* _Exercise objective_: Translate this sentence from the Convergent Identity essay below into Spanish: "In its simplest form, Convergent Services would allow all services provided by one company to be invoiced on a single bill."

------ Document excerpt ------

Convergent Identity
At one time in my life, I had six individual accounts with
AT&T – long distance, personal calling card, corporate calling card, mobile phone, ISP and credit card. Yet Mother AT&T had no idea that the six Mark Dixons from Arizona were all one in the same guy.
At the time, I held a business development position with
Oracle’s telecommunications vertical business sector. We preached the gospel of Convergent Services, where traditional business boundaries and IT system silos could be bridged, ostensibly enabled by Oracle’s application and database products. In its simplest form, Convergent Services would allow all services provided by one company to be invoiced on a single bill. In its utopian form, Convergent Services would deliver all possible telecommunications services in an interoperable way (e.g. long distance for home and mobile phone on the same infrastructure; music, video, personal services on a mobile phone.)
The benefits to customers would be richer service offerings, ease of use, better customer service and simplified bill paying. Carrier benefits would include lower costs, new market penetration and “stickiness” – that elusive art of getting customers to stay with the same carrier.

------ Exercise data ------

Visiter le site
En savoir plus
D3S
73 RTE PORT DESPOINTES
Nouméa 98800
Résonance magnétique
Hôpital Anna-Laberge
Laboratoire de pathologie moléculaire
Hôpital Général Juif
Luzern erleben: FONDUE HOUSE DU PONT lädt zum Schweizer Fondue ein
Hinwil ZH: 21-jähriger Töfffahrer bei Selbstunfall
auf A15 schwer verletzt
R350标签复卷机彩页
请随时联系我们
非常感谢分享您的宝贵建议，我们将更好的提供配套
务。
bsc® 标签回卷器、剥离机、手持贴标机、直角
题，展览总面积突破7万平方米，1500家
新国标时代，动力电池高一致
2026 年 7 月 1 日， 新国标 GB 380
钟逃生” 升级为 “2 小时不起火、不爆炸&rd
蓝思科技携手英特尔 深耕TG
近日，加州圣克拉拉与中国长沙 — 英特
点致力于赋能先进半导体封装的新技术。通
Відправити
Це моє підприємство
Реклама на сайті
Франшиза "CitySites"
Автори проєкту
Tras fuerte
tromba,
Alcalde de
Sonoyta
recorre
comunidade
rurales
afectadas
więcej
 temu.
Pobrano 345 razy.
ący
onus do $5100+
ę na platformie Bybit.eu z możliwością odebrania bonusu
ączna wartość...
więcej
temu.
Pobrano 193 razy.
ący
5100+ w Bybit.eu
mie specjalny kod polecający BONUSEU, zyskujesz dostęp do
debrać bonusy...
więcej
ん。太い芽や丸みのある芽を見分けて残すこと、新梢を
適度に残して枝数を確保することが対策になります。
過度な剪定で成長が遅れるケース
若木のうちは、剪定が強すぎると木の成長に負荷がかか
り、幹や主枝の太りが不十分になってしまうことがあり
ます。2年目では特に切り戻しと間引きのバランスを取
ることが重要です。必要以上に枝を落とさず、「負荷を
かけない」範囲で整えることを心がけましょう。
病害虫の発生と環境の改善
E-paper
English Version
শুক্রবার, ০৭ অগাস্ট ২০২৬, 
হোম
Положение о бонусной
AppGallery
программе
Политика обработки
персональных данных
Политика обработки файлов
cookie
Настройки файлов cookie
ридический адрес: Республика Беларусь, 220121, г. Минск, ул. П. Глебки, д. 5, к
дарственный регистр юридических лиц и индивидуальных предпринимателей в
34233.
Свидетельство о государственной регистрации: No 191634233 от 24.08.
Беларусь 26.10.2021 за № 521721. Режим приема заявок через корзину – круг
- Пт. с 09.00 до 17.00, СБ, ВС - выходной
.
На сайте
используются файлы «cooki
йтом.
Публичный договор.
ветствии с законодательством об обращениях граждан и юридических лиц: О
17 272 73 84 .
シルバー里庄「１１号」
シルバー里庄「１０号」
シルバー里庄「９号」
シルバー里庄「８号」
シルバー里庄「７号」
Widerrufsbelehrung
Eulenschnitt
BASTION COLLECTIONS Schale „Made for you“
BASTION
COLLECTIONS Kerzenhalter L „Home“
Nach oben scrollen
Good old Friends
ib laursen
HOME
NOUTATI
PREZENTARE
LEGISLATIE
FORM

------

* _Reply to the task_: En su forma más simple, los Servicios Convergentes permitirían que todos los servicios prestados por una misma empresa se facturaran en una sola cuenta.